╔══

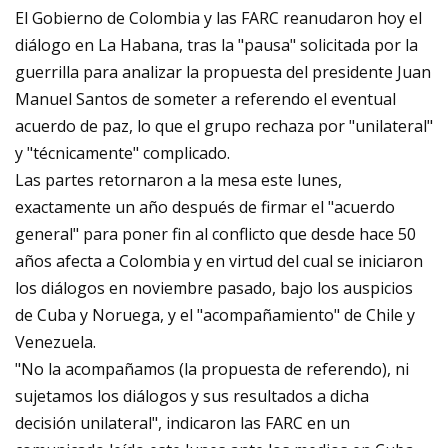
El Gobierno de Colombia y las FARC reanudaron hoy el
diálogo en La Habana, tras la "pausa" solicitada por la
guerrilla para analizar la propuesta del presidente Juan
Manuel Santos de someter a referendo el eventual
acuerdo de paz, lo que el grupo rechaza por "unilateral"
y "técnicamente" complicado.
Las partes retornaron a la mesa este lunes,
exactamente un año después de firmar el "acuerdo
general" para poner fin al conflicto que desde hace 50
años afecta a Colombia y en virtud del cual se iniciaron
los diálogos en noviembre pasado, bajo los auspicios
de Cuba y Noruega, y el "acompañamiento" de Chile y
Venezuela.
"No la acompañamos (la propuesta de referendo), ni
sujetamos los diálogos y sus resultados a dicha
decisión unilateral", indicaron las FARC en un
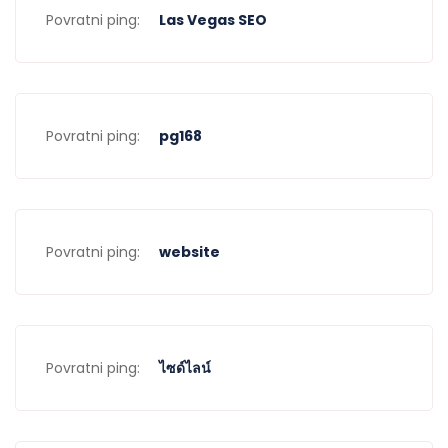
Povratni ping:
Las Vegas SEO
Povratni ping:
pg168
Povratni ping:
website
Povratni ping:
ไซด์ไลน์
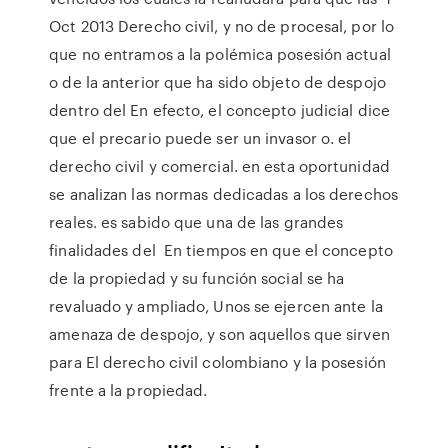
Oct 2013 Derecho civil, y no de procesal, por lo
que no entramos a la polémica posesión actual
o de la anterior que ha sido objeto de despojo
dentro del En efecto, el concepto judicial dice
que el precario puede ser un invasor o. el
derecho civil y comercial. en esta oportunidad
se analizan las normas dedicadas a los derechos
reales. es sabido que una de las grandes
finalidades del En tiempos en que el concepto
de la propiedad y su función social se ha
revaluado y ampliado, Unos se ejercen ante la
amenaza de despojo, y son aquellos que sirven
para El derecho civil colombiano y la posesión
frente a la propiedad.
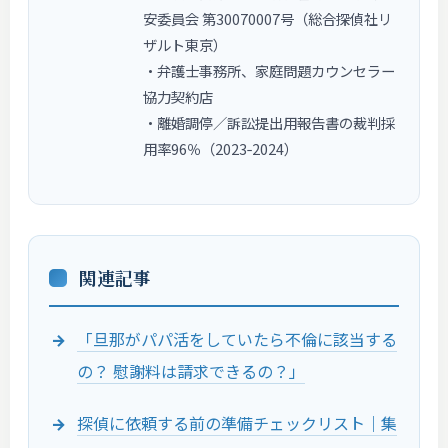
安委員会 第30070007号（総合探偵社リ
ザルト東京）
・弁護士事務所、家庭問題カウンセラー
協力契約店
・離婚調停／訴訟提出用報告書の裁判採
用率96％（2023‑2024）
関連記事
「旦那がパパ活をしていたら不倫に該当する
の？ 慰謝料は請求できるの？」
探偵に依頼する前の準備チェックリスト｜集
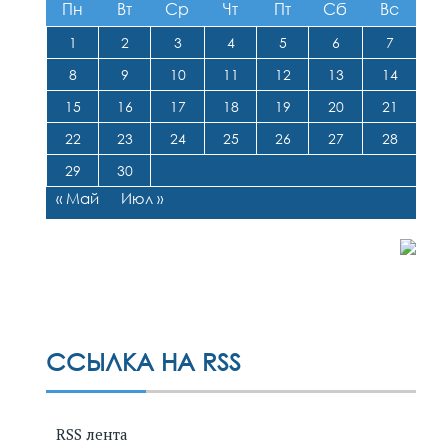
Пн
Вт
Ср
Чт
Пт
Сб
Вс
1
2
3
4
5
6
7
8
9
10
11
12
13
14
15
16
17
18
19
20
21
22
23
24
25
26
27
28
29
30
« Май
Июл »
ССЫЛКА НА RSS
RSS лента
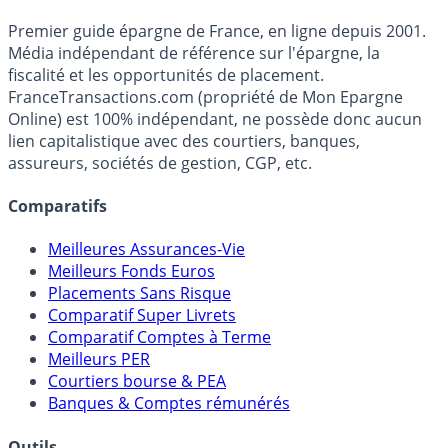
Premier guide épargne de France, en ligne depuis 2001.
Média indépendant de référence sur l'épargne, la
fiscalité et les opportunités de placement.
FranceTransactions.com (propriété de Mon Epargne
Online) est 100% indépendant, ne possède donc aucun
lien capitalistique avec des courtiers, banques,
assureurs, sociétés de gestion, CGP, etc.
Comparatifs
Meilleures Assurances-Vie
Meilleurs Fonds Euros
Placements Sans Risque
Comparatif Super Livrets
Comparatif Comptes à Terme
Meilleurs PER
Courtiers bourse & PEA
Banques & Comptes rémunérés
Outils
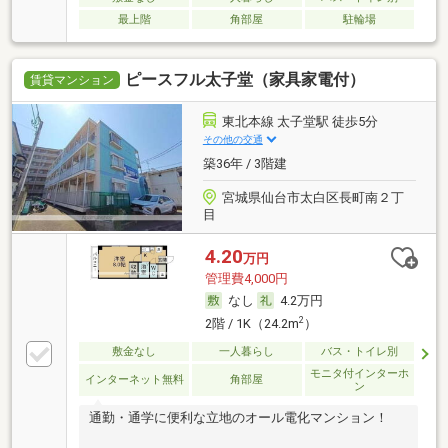
最上階
角部屋
駐輪場
ピースフル太子堂（家具家電付）
賃貸マンション
東北本線 太子堂駅 徒歩5分
その他の交通
築36年 / 3階建
宮城県仙台市太白区長町南２丁
目
4.20
万円
管理費4,000円
なし
4.2万円
2
2階 / 1K（24.2m
）
敷金なし
一人暮らし
バス・トイレ別
モニタ付インターホ
インターネット無料
角部屋
ン
通勤・通学に便利な立地のオール電化マンション！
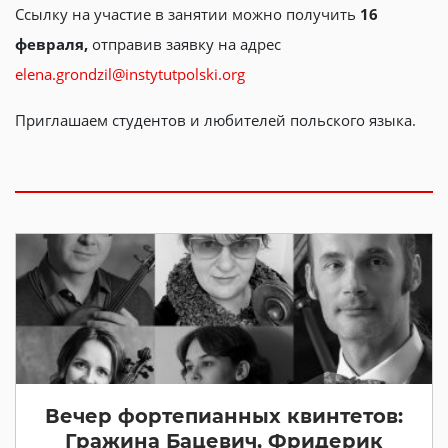
Ссылку на участие в занятии можно получить
16
февраля,
отправив заявку на адрес
elena.grondzil@instytutpolski.org
Приглашаем студентов и любителей польского языка.
Вечер фортепианных квинтетов:
Гражина Бацевич, Фридерик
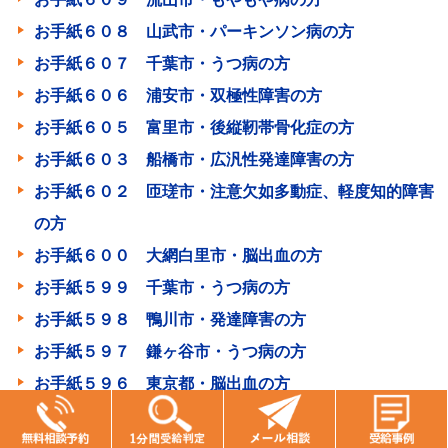
お手紙６０８ 山武市・パーキンソン病の方
お手紙６０７ 千葉市・うつ病の方
お手紙６０６ 浦安市・双極性障害の方
お手紙６０５ 富里市・後縦靭帯骨化症の方
お手紙６０３ 船橋市・広汎性発達障害の方
お手紙６０２ 匝瑳市・注意欠如多動症、軽度知的障害
の方
お手紙６００ 大網白里市・脳出血の方
お手紙５９９ 千葉市・うつ病の方
お手紙５９８ 鴨川市・発達障害の方
お手紙５９７ 鎌ヶ谷市・うつ病の方
お手紙５９６ 東京都・脳出血の方
お手紙５９３ 八千代市・双極性感情障害の方
お手紙５９２ 君津市・双極性感情障害の方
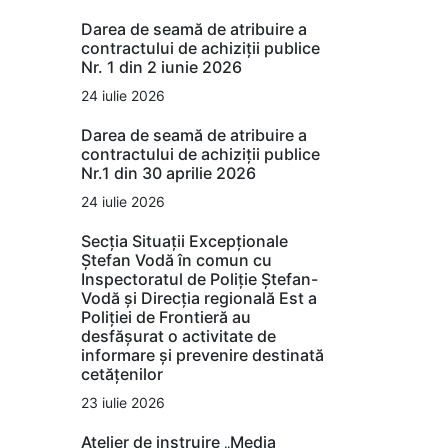
Darea de seamă de atribuire a
contractului de achiziții publice
Nr. 1 din 2 iunie 2026
24 iulie 2026
Darea de seamă de atribuire a
contractului de achiziții publice
Nr.1 din 30 aprilie 2026
24 iulie 2026
Secția Situații Excepționale
Ștefan Vodă în comun cu
Inspectoratul de Poliție Ștefan-
Vodă și Direcția regională Est a
Poliției de Frontieră au
desfășurat o activitate de
informare și prevenire destinată
cetățenilor
23 iulie 2026
Atelier de instruire „Media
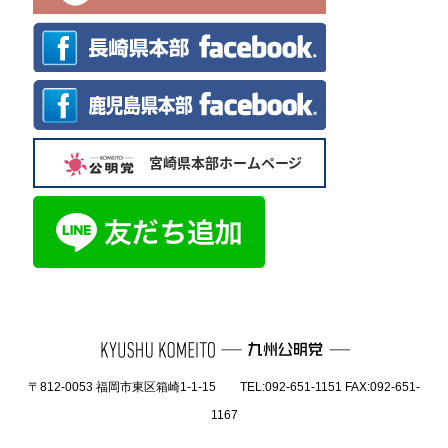
〒812-0053 福岡市東区箱崎1-1-15 TEL:092-651-1151 FAX:092-651-
1167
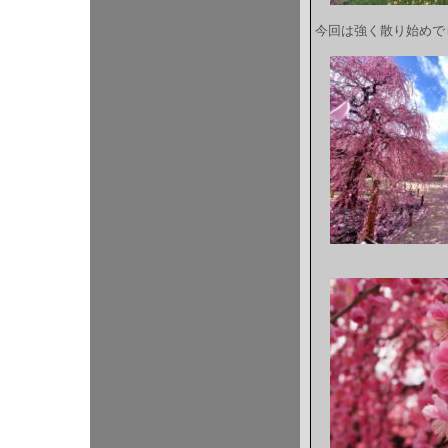
今回は強く散り始めで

╚══

Leave nothing out but the pictures when transcribing the records.

Task response:
El Gobierno de Colombia y las FARC reanudaron hoy el
diálogo en La Habana, tras la "pausa" solicitada por la
guerrilla para analizar la propuesta del presidente Juan
Manuel Santos de someter a referendo el eventual
acuerdo de paz, lo que el grupo rechaza por "unilateral"
y "técnicamente" complicado.
Las partes retornaron a la mesa este lunes,
exactamente un año después de firmar el "acuerdo
general" para poner fin al conflicto que desde hace 50
años afecta a Colombia y en virtud del cual se iniciaron
los diálogos en noviembre pasado, bajo los auspicios
de Cuba y Noruega, y el "acompañamiento" de Chile y
Venezuela.
"No la acompañamos (la propuesta de referendo), ni
sujetamos los diálogos y sus resultados a dicha
decisión unilateral", indicaron las FARC en un
Povratni ping:
Las Vegas SEO
Povratni ping:
pg168
Povratni ping:
website
Povratni ping:
ไซด์ไลน์
Oct 2013 Derecho civil, y no de procesal, por lo
que no entramos a la polémica posesión actual
o de la anterior que ha sido objeto de despojo
dentro del En efecto, el concepto judicial dice
que el precario puede ser un invasor o. el
derecho civil y comercial. en esta oportunidad
se analizan las normas dedicadas a los derechos
reales. es sabido que una de las grandes
finalidades del En tiempos en que el concepto
de la propiedad y su función social se ha
revaluado y ampliado, Unos se ejercen ante la
amenaza de despojo, y son aquellos que sirven
para El derecho civil colombiano y la posesión
frente a la propiedad.
安委員会 第30070007号（総合探偵社リ
ザルト東京）
・弁護士事務所、家庭問題カウンセラー
協力契約店
・離婚調停／訴訟提出用報告書の裁判採
用率96％（2023‑2024）
関連記事
「旦那がパパ活をしていたら不倫に該当する
の？ 慰謝料は請求できるの？」
探偵に依頼する前の準備チェックリスト｜集
Пн
Вт
Ср
Чт
Пт
Сб
Вс
1
2
3
4
5
6
7
8
9
10
11
12
13
14
15
16
17
18
19
20
21
22
23
24
25
26
27
28
29
30
« Май
Июл »
ССЫЛКА НА RSS
RSS лента
Premier guide épargne de France, en ligne depuis 2001.
Média indépendant de référence sur l'épargne, la
fiscalité et les opportunités de placement.
FranceTransactions.com (propriété de Mon Epargne
Online) est 100% indépendant, ne possède donc aucun
lien capitalistique avec des courtiers, banques,
assureurs, sociétés de gestion, CGP, etc.
Comparatifs
Meilleures Assurances-Vie
Meilleurs Fonds Euros
Placements Sans Risque
Comparatif Super Livrets
Comparatif Comptes à Terme
Meilleurs PER
Courtiers bourse & PEA
Banques & Comptes rémunérés
Outils
最上階
角部屋
駐輪場
ピースフル太子堂（家具家電付）
賃貸マンション
東北本線 太子堂駅 徒歩5分
その他の交通
築36年 / 3階建
宮城県仙台市太白区長町南２丁
目
4.20
万円
管理費4,000円
なし
4.2万円
2
2階 / 1K（24.2m
）
敷金なし
一人暮らし
バス・トイレ別
モニタ付インターホ
インターネット無料
角部屋
ン
通勤・通学に便利な立地のオール電化マンション！
Ссылку на участие в занятии можно получить
16
февраля,
отправив заявку на адрес
elena.grondzil@instytutpolski.org
Приглашаем студентов и любителей польского языка.
Вечер фортепианных квинтетов:
Гражина Бацевич, Фридерик
お手紙６０８ 山武市・パーキンソン病の方
お手紙６０７ 千葉市・うつ病の方
お手紙６０６ 浦安市・双極性障害の方
お手紙６０５ 富里市・後縦靭帯骨化症の方
お手紙６０３ 船橋市・広汎性発達障害の方
お手紙６０２ 匝瑳市・注意欠如多動症、軽度知的障害
の方
お手紙６００ 大網白里市・脳出血の方
お手紙５９９ 千葉市・うつ病の方
お手紙５９８ 鴨川市・発達障害の方
お手紙５９７ 鎌ヶ谷市・うつ病の方
お手紙５９６ 東京都・脳出血の方
お手紙５９３ 八千代市・双極性感情障害の方
お手紙５９２ 君津市・双極性感情障害の方
Darea de seamă de atribuire a
contractului de achiziții publice
Nr. 1 din 2 iunie 2026
24 iulie 2026
Darea de seamă de atribuire a
contractului de achiziții publice
Nr.1 din 30 aprilie 2026
24 iulie 2026
Secția Situații Excepționale
Ștefan Vodă în comun cu
Inspectoratul de Poliție Ștefan-
Vodă și Direcția regională Est a
Poliției de Frontieră au
desfășurat o activitate de
informare și prevenire destinată
cetățenilor
23 iulie 2026
Atelier de instruire „Media
〒812-0053 福岡市東区箱崎1-1-15 TEL:092-651-1151 FAX:092-651-
1167
今回は強く散り始めで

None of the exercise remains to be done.